EnergyLab CEO James Tilbury said, “ARENA’s support will enable us to do even more to support Australia’s leading clean energy entrepreneurs. 

“In particular, this funding allows us to launch a Scale Up Program to provide the best late-stage energy startups with the support they need to reach their full potential.”

EnergyLab, a start-up accelerator program, has four core programs: 

  • Pre-Acceleration – helping entrepreneurs with an idea to test its commercial viability.

  • Acceleration – EnergyLab’s flagship program helping the most promising energy startups launch a product into the market, secure first customers and raise a seed funding round. 

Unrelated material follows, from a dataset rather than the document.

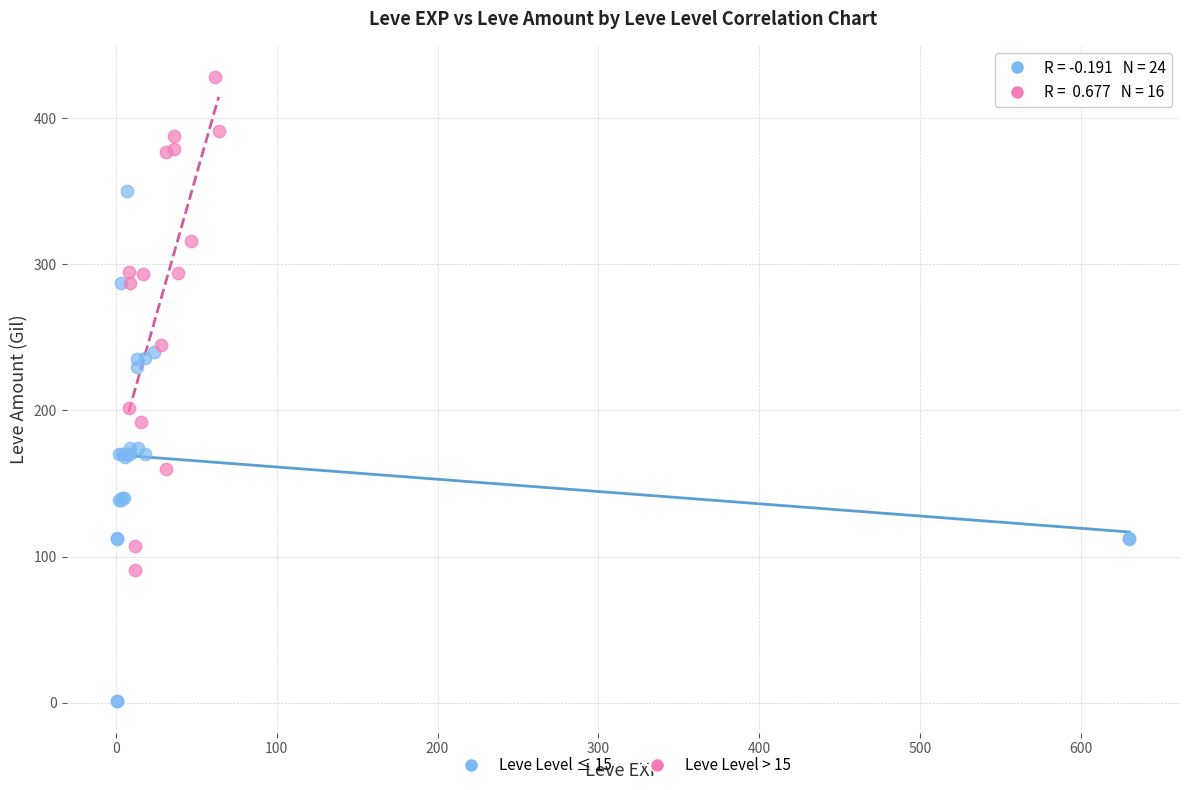

Which series has the largest Y range (max minus min)?

Leve Level ≤ 15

  • Scale Up – providing late-stage energy startups with introductions to decision-makers at Australia’s most innovative energy utilities, mentorship from Australia’s most successful energy-sector founders, and advice from Australia’s most active energy-sector investors. 

  • Women in Clean Energy Fellowship – equipping women interested in energy entrepreneurship with the skills, knowledge and support they need to start a company. 


EnergyLab is also supported by a number of energy industry stakeholders such as Origin Energy, APA Group, Powerlink, The University of Technology Sydney, Ausnet Services, Climate-KIC, KPMG, Aperion Law, and the Clean Energy Finance Corporation.